SARS-CoV-2 is also mostly spread via droplets in sneezes and coughs. It appears to also live in fomites, like flu. So far, airborne transmission doesn’t appear to be likely.
So far, COVID-19 seems to be worst for older people, while kids seem to be less likely to get very sick. Note that the flu virus varies in how it affects people. Some years, like this one, influenza is hardest on the young adult population. Other years, it mostly affects the elderly or very young.
For SARS-CoV-2, most of the fear is based on the unknown. Current models show it spreading rapidly. Rapid spread will quickly overwhelm existing health care systems which will lead to a higher mortality rate. COVID-19 is spreading faster than SARS. Could that be because the illness is more mild? What’s clear is this:
1) We need more extensive testing capacity,
2) We need funding for disease surveillance,
3) we need competent public health management at every level, and
4) experts need to be free to share their information.
Now, back to Influenza.
People tend to call any respiratory illness flu, but actual flu is caused by the influenza virus, which is from the family Orthomyxoviridae. There are four types. Type D only infects cattle. Type C is very mild and we rarely hear about it. Type B infects seals and humans and have never caused pandemics. It’s also usually mild, except this year where we’ve seen mostly Flu B and some pretty significant illness. And then there’s Type A, broken into multiple subtypes based on it’s surface proteins H and N. For seasonal flu, the case fatality rate can vary between 0.1% to 0.3%.

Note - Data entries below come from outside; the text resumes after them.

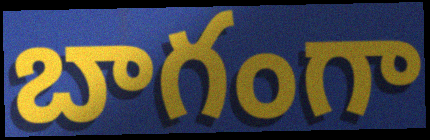
బాగంగా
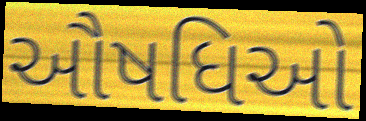
ઔષધિઓ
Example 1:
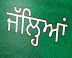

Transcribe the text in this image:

ਜੱਲ੍ਹਿਆਂ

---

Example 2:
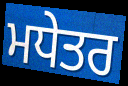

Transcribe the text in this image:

ਮਧੇਤਰ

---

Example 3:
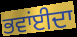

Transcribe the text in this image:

ਭਵਾਂਈਦਾ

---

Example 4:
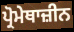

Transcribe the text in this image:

ਪ੍ਰੋਮੇਥਾਜ਼ੀਨ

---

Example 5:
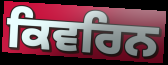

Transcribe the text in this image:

ਕਿਵਰਿਨ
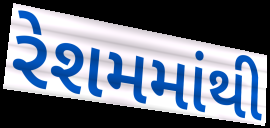
રેશમમાંથી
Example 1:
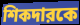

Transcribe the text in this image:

শিকদারকে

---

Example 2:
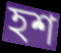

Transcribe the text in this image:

হশ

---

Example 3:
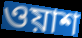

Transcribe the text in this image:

ওয়াশ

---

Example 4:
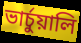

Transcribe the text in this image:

ভার্চুয়ালি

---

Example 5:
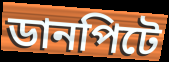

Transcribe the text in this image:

ডানপিটে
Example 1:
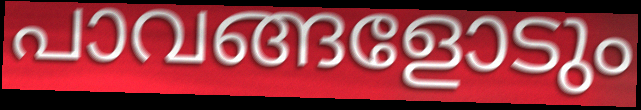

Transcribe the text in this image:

പാവങ്ങളോടും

The influenza virus is a segmented RNA virus. That matters because the segments can re-assort. Because Type B only infects seals and humans, and it’s pretty rare for seals to cough on humans and vice versa, the B viruses don’t have an opportunity to mix and re-assort. So Type B viruses don’t change much. They can mutate and we end up with different “lineages” but they’re fairly consistent year to year.
Influenza A strains can infect humans and various animals, including birds. It does not re-assort with Influenza B, but does re-assort with other A strains, and that’s why it often changes from year to year. Sometimes, that change in surface proteins leads to a new form of Type A virus. These novel viruses have lead to three pandemics in the 20th Century: 1918 (H1N1 of avian origin), 1957 (H2N2), and 1968 (H3N2). Most of us remember the 2009 pandemic (also H1N1 but slightly different from the 1918 version). The case-fatality rate varied dramatically for each pandemic. Some of that was due to advances in medical care, some due to the lethality of the strain.
Bird flu (H5N1) scared many of us especially around 2005–2006, but it did not cause a pandemic. That’s because it can’t be transmitted between humans. Humans get it from birds, but they can’t give it to each other. This is known as a dead end host. Unfortunately, the case fatality rate (60%) for H5N1 is very high. That terrified us but it never mutated to spread between humans.
Until recently, the World Health Organization (WHO) had three criteria to declare a pandemic:
- The emergence of a disease or pathogen new to a population
- The pathogen infects humans, causing widespread, serious illness
- The pathogen spreads easily and sustainably among humans
The WHO has recently changed its criteria and has not yet declared COVID-19 a pandemic (this is likely to happen soon).
Then there is the level of contagion, or R0. Seasonal flu has an R0 of about 1.2, or five people can spread it to six people. Compare mumps: the R0 is 6–7, for measles, it’s 18–19.
The incubation period is the time between when a person is infected and when they get sick. For influenza, it is one to four days. A person can give it to another before they show symptoms. Influenza is mainly transmitted by droplets — i.e. you cough or sneeze and the virus is in tiny droplets that land in a person’s mouth or nose. Fomite transmission — where the virus lives on surfaces and you pick it up on your hands — can also occur. Compare measles with its high R0 value — that virus is mainly airborne.
To prevent the flu, you can get a flu vaccine yearly. While not perfect, it usually prevents against serious disease.